2/3 for my whole life, 3/3 since coming out. Do I get bonus points for being 2E?
In all seriousness, I'd like to write a pages-long rant about this, but it'd get a little
too personal, and since I'm female the internet will assume my wish to rant has something to do with the nonexistent relative rationality of my (perceived) gender. ("But women ARE irrational! A sitcom told me so!")
Anyway, I'll truncate the ranty part of my personal experience and list some things that did and didn't work for me as a student in
FIRST. I absolutely love my old team and the mentors, and would love to give back someday, and my pointing these things out is in no way meant to herald 3081 as the best team in the universe or make it out to be the worst thing that's happened in the 21st century.
Things that work:
-Inclusion of each individual: Ask the student what they're interested in, or if they'd be interested in exploring XYZ if they're unsure.
-Identifying when it's other students doing the excluding. If one kid out of the twenty present is sitting off in the corner sulking and not participating in activities, it usually means something's wrong. It's not always that the other kids are being jerks, or, if they are, it's not necessarily because the student is "different", but it's a possibility worth ruling out.
Things that don't work:
-ANY COMMENT EVER relating quality of work to (insert minority status here). "Oh, you did a great job on that, especially considering you're a girl." Replace "girl" with (insert race here) or (insert perceived or actual LGBT status here) and you've left yourself open to criticism. It should be this way with "girl", but we'll leave that rant for another day.
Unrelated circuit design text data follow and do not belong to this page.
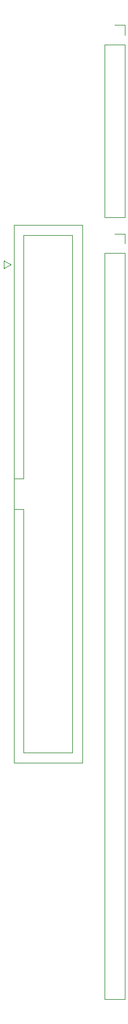
<source format=gto>
G04 #@! TF.GenerationSoftware,KiCad,Pcbnew,(5.1.10-1-10_14)*
G04 #@! TF.CreationDate,2021-11-01T16:25:37+01:00*
G04 #@! TF.ProjectId,idc50_breakout,69646335-305f-4627-9265-616b6f75742e,rev?*
G04 #@! TF.SameCoordinates,Original*
G04 #@! TF.FileFunction,Legend,Top*
G04 #@! TF.FilePolarity,Positive*
%FSLAX46Y46*%
G04 Gerber Fmt 4.6, Leading zero omitted, Abs format (unit mm)*
G04 Created by KiCad (PCBNEW (5.1.10-1-10_14)) date 2021-11-01 16:25:37*
%MOMM*%
%LPD*%
G01*
G04 APERTURE LIST*
%ADD10C,0.120000*%
%ADD11O,1.700000X1.700000*%
%ADD12R,1.700000X1.700000*%
%ADD13C,1.700000*%
G04 APERTURE END LIST*
D10*
X101600000Y-21530000D02*
X102930000Y-21530000D01*
X102930000Y-21530000D02*
X102930000Y-22860000D01*
X102930000Y-24130000D02*
X102930000Y-47050000D01*
X100270000Y-47050000D02*
X102930000Y-47050000D01*
X100270000Y-24130000D02*
X100270000Y-47050000D01*
X100270000Y-24130000D02*
X102930000Y-24130000D01*
X86760000Y-53840000D02*
X87760000Y-53340000D01*
X86760000Y-52840000D02*
X86760000Y-53840000D01*
X87760000Y-53340000D02*
X86760000Y-52840000D01*
X89460000Y-85870000D02*
X88150000Y-85870000D01*
X89460000Y-85870000D02*
X89460000Y-85870000D01*
X89460000Y-118210000D02*
X89460000Y-85870000D01*
X95960000Y-118210000D02*
X89460000Y-118210000D01*
X95960000Y-49430000D02*
X95960000Y-118210000D01*
X89460000Y-49430000D02*
X95960000Y-49430000D01*
X89460000Y-81770000D02*
X89460000Y-49430000D01*
X88150000Y-81770000D02*
X89460000Y-81770000D01*
X88150000Y-119510000D02*
X88150000Y-48130000D01*
X97270000Y-119510000D02*
X88150000Y-119510000D01*
X97270000Y-48130000D02*
X97270000Y-119510000D01*
X88150000Y-48130000D02*
X97270000Y-48130000D01*
X100270000Y-51846000D02*
X102930000Y-51846000D01*
X100270000Y-51846000D02*
X100270000Y-150966000D01*
X100270000Y-150966000D02*
X102930000Y-150966000D01*
X102930000Y-51846000D02*
X102930000Y-150966000D01*
X102930000Y-49246000D02*
X102930000Y-50576000D01*
X101600000Y-49246000D02*
X102930000Y-49246000D01*
%LPC*%
D11*
X101600000Y-45720000D03*
X101600000Y-43180000D03*
X101600000Y-40640000D03*
X101600000Y-38100000D03*
X101600000Y-35560000D03*
X101600000Y-33020000D03*
X101600000Y-30480000D03*
X101600000Y-27940000D03*
X101600000Y-25400000D03*
D12*
X101600000Y-22860000D03*
D13*
X93980000Y-114300000D03*
X93980000Y-111760000D03*
X93980000Y-109220000D03*
X93980000Y-106680000D03*
X93980000Y-104140000D03*
X93980000Y-101600000D03*
X93980000Y-99060000D03*
X93980000Y-96520000D03*
X93980000Y-93980000D03*
X93980000Y-91440000D03*
X93980000Y-88900000D03*
X93980000Y-86360000D03*
X93980000Y-83820000D03*
X93980000Y-81280000D03*
X93980000Y-78740000D03*
X93980000Y-76200000D03*
X93980000Y-73660000D03*
X93980000Y-71120000D03*
X93980000Y-68580000D03*
X93980000Y-66040000D03*
X93980000Y-63500000D03*
X93980000Y-60960000D03*
X93980000Y-58420000D03*
X93980000Y-55880000D03*
X93980000Y-53340000D03*
X91440000Y-114300000D03*
X91440000Y-111760000D03*
X91440000Y-109220000D03*
X91440000Y-106680000D03*
X91440000Y-104140000D03*
X91440000Y-101600000D03*
X91440000Y-99060000D03*
X91440000Y-96520000D03*
X91440000Y-93980000D03*
X91440000Y-91440000D03*
X91440000Y-88900000D03*
X91440000Y-86360000D03*
X91440000Y-83820000D03*
X91440000Y-81280000D03*
X91440000Y-78740000D03*
X91440000Y-76200000D03*
X91440000Y-73660000D03*
X91440000Y-71120000D03*
X91440000Y-68580000D03*
X91440000Y-66040000D03*
X91440000Y-63500000D03*
X91440000Y-60960000D03*
X91440000Y-58420000D03*
X91440000Y-55880000D03*
G36*
G01*
X90590000Y-53940000D02*
X90590000Y-52740000D01*
G75*
G02*
X90840000Y-52490000I250000J0D01*
G01*
X92040000Y-52490000D01*
G75*
G02*
X92290000Y-52740000I0J-250000D01*
G01*
X92290000Y-53940000D01*
G75*
G02*
X92040000Y-54190000I-250000J0D01*
G01*
X90840000Y-54190000D01*
G75*
G02*
X90590000Y-53940000I0J250000D01*
G01*
G37*
D11*
X101600000Y-149636000D03*
X101600000Y-147096000D03*
X101600000Y-144556000D03*
X101600000Y-142016000D03*
X101600000Y-139476000D03*
X101600000Y-136936000D03*
X101600000Y-134396000D03*
X101600000Y-131856000D03*
X101600000Y-129316000D03*
X101600000Y-126776000D03*
X101600000Y-124236000D03*
X101600000Y-121696000D03*
X101600000Y-119156000D03*
X101600000Y-116616000D03*
X101600000Y-114076000D03*
X101600000Y-111536000D03*
X101600000Y-108996000D03*
X101600000Y-106456000D03*
X101600000Y-103916000D03*
X101600000Y-101376000D03*
X101600000Y-98836000D03*
X101600000Y-96296000D03*
X101600000Y-93756000D03*
X101600000Y-91216000D03*
X101600000Y-88676000D03*
X101600000Y-86136000D03*
X101600000Y-83596000D03*
X101600000Y-81056000D03*
X101600000Y-78516000D03*
X101600000Y-75976000D03*
X101600000Y-73436000D03*
X101600000Y-70896000D03*
X101600000Y-68356000D03*
X101600000Y-65816000D03*
X101600000Y-63276000D03*
X101600000Y-60736000D03*
X101600000Y-58196000D03*
X101600000Y-55656000D03*
X101600000Y-53116000D03*
D12*
X101600000Y-50576000D03*
M02*

</source>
-Delegating students to particular tasks because of their gender/minority status/you get the drill. Getting girls that are interested in the robot to work on it or sparking that interest in students is one thing. Telling girls they need to work on the robot even if they're not interested because "we need representation from this minority in this role" is not going to be effective. It makes students feel like their only worth is whatever minority status they have, which can be confusing if that has been a subject of ridicule for years (as being a girl with non-girly interests, perceived or identifying as LGBTQ, and not being the majority ethnicity can bring).
I was going to say more, but I started getting even MORE babbly so I just deleted it. The point is, we need to make less of a mission about "WE NEED MORE GIRLS BECAUSE STATISTICS" or "WHY ARE ALL MY TEAMMATES WHITE" and more about including each individual student - "minority" or not.